--- START ---

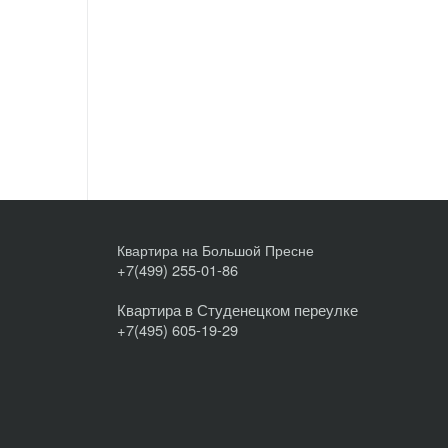
Квартира на Большой Пресне
+7(499) 255-01-86
Квартира в Студенецком переулке
+7(495) 605-19-29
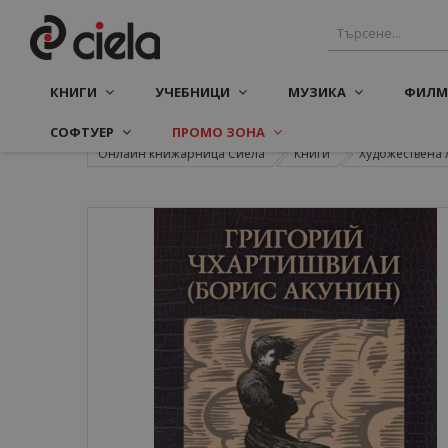
КНИГИ
УЧЕБНИЦИ
МУЗИКА
ФИЛМ
СОФТУЕР
ПРОМО ЗОНА
Онлайн книжарница Сиела
Книги
Художествена 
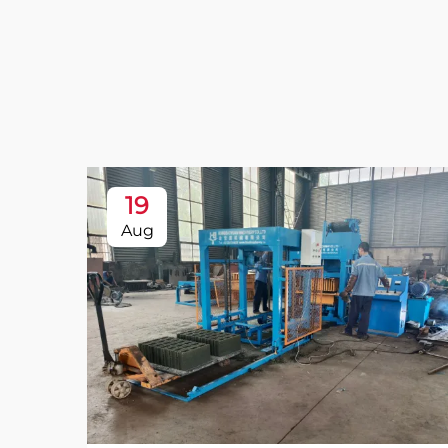
19
Aug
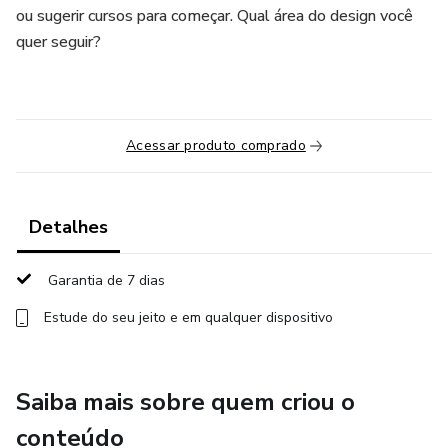
ou sugerir cursos para começar. Qual área do design você
quer seguir?
Acessar produto comprado
Detalhes
Garantia de 7 dias
Estude do seu jeito e em qualquer dispositivo
Saiba mais sobre quem criou o
conteúdo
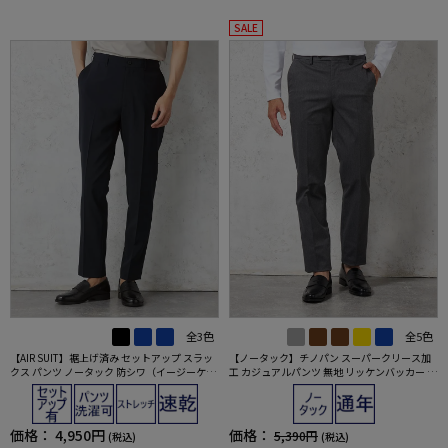
SALE
全3色
全5色
【AIR SUIT】裾上げ済み セットアップ スラッ
【ノータック】チノパン スーパークリース加
クス パンツ ノータック 防シワ（イージーケ
工 カジュアルパンツ 無地 リッケンバッカー 通
ア） ストレッチ 通年 吸水速乾 UVカット 春夏
年
価格：
4,950円
価格：
5,390円
(税込)
(税込)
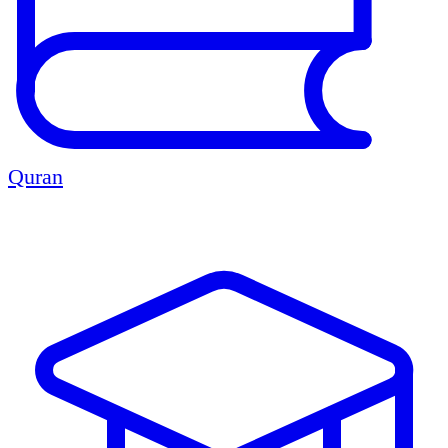
Quran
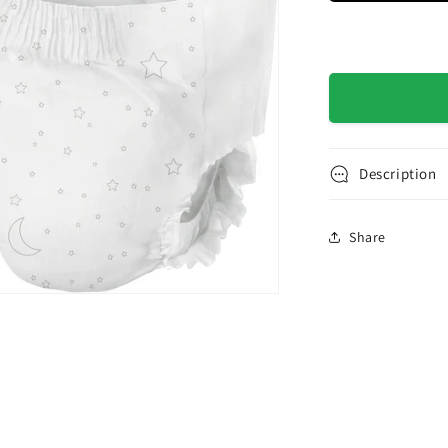
7
Ans
(15-
35
kg)
Description
Share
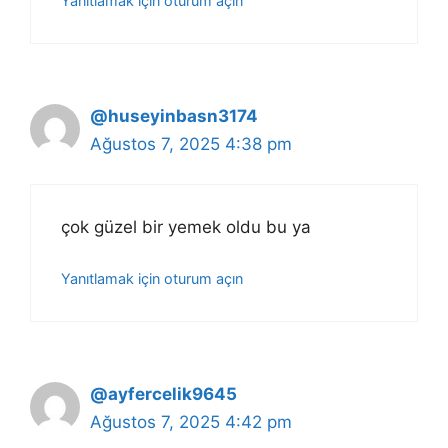
Yanıtlamak için oturum açın
@huseyinbasn3174
Ağustos 7, 2025 4:38 pm
çok güzel bir yemek oldu bu ya
Yanıtlamak için oturum açın
@ayfercelik9645
Ağustos 7, 2025 4:42 pm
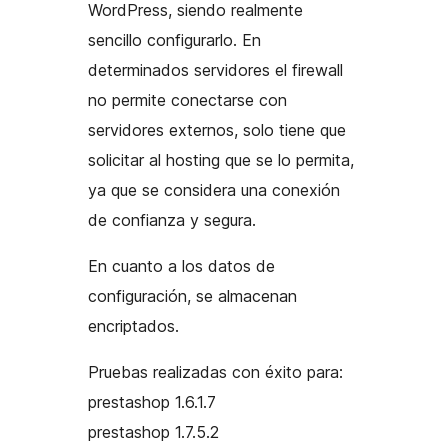
WordPress, siendo realmente
sencillo configurarlo. En
determinados servidores el firewall
no permite conectarse con
servidores externos, solo tiene que
solicitar al hosting que se lo permita,
ya que se considera una conexión
de confianza y segura.
En cuanto a los datos de
configuración, se almacenan
encriptados.
Pruebas realizadas con éxito para:
prestashop 1.6.1.7
prestashop 1.7.5.2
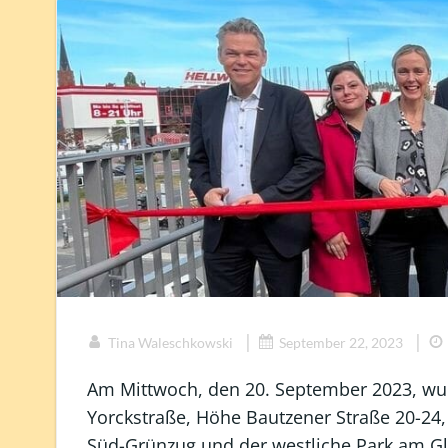
|
|
Tina Waleschkowski
September 22, 2023
Am Mittwoch, den 20. September 2023, wur
Yorckstraße, Höhe Bautzener Straße 20-24,
Süd-Grünzug und der westliche Park am Gle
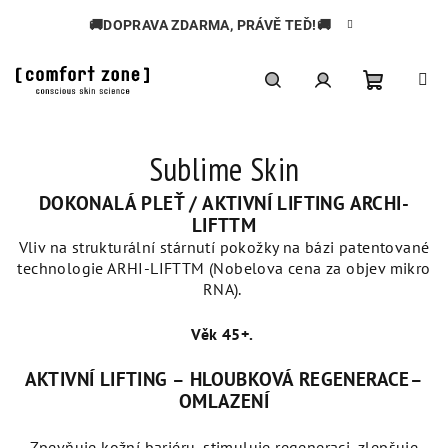
Přejít
🚚DOPRAVA ZDARMA, PRÁVĚ TEĎ!🚚
na
obsah
Nákupní
Hledat
Přihlášení
Sublime Skin
košík
DOKONALÁ PLEŤ / AKTIVNÍ LIFTING ARCHI-
LIFTTM
Vliv na strukturální stárnutí pokožky na bázi patentované
technologie ARHI-LIFTTM (Nobelova cena za objev mikro
RNA).
Věk 45+.
AKTIVNÍ LIFTING – HLOUBKOVÁ REGENERACE–
OMLAZENÍ
Zpevňuje kožní bariéru, stimuluje regeneraci, zlepšuje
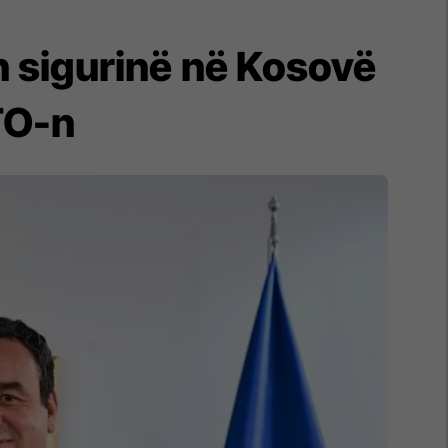
n sigurinë në Kosovë
TO-n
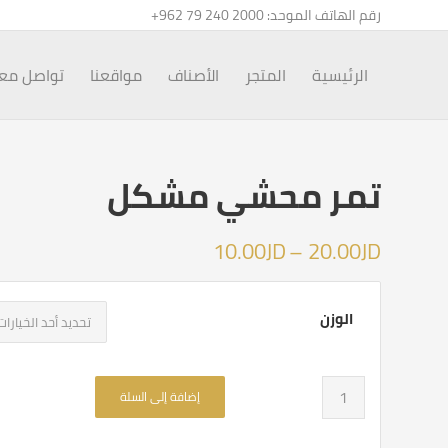
رقم الهاتف الموحد:
+962 79 240 2000
الرئيسية
المتجر
الأصناف
مواقعنا
تواصل معن
تمر محشي مشكل
نطاق
10.00
JD
–
20.00
JD
السعر:
من
الوزن
خلال
إضافة إلى السلة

--- END ---

Task to carry out:
Render everything from the line containing "n sigurinë në Kosovë" down to the end of the listing, both ends included, as a Markdown table with the columns Row and Listing line, numbering each line and omitting blank lines. Leave the pictures out of the table.

Response box:
| Row | Listing line |
|---|---|
| 1 | n sigurinë në Kosovë |
| 2 | TO-n |
| 3 | رقم الهاتف الموحد: |
| 4 | +962 79 240 2000 |
| 5 | الرئيسية |
| 6 | المتجر |
| 7 | الأصناف |
| 8 | مواقعنا |
| 9 | تواصل معن |
| 10 | تمر محشي مشكل |
| 11 | نطاق |
| 12 | 10.00 |
| 13 | JD |
| 14 | – |
| 15 | 20.00 |
| 16 | JD |
| 17 | السعر: |
| 18 | من |
| 19 | الوزن |
| 20 | خلال |
| 21 | إضافة إلى السلة |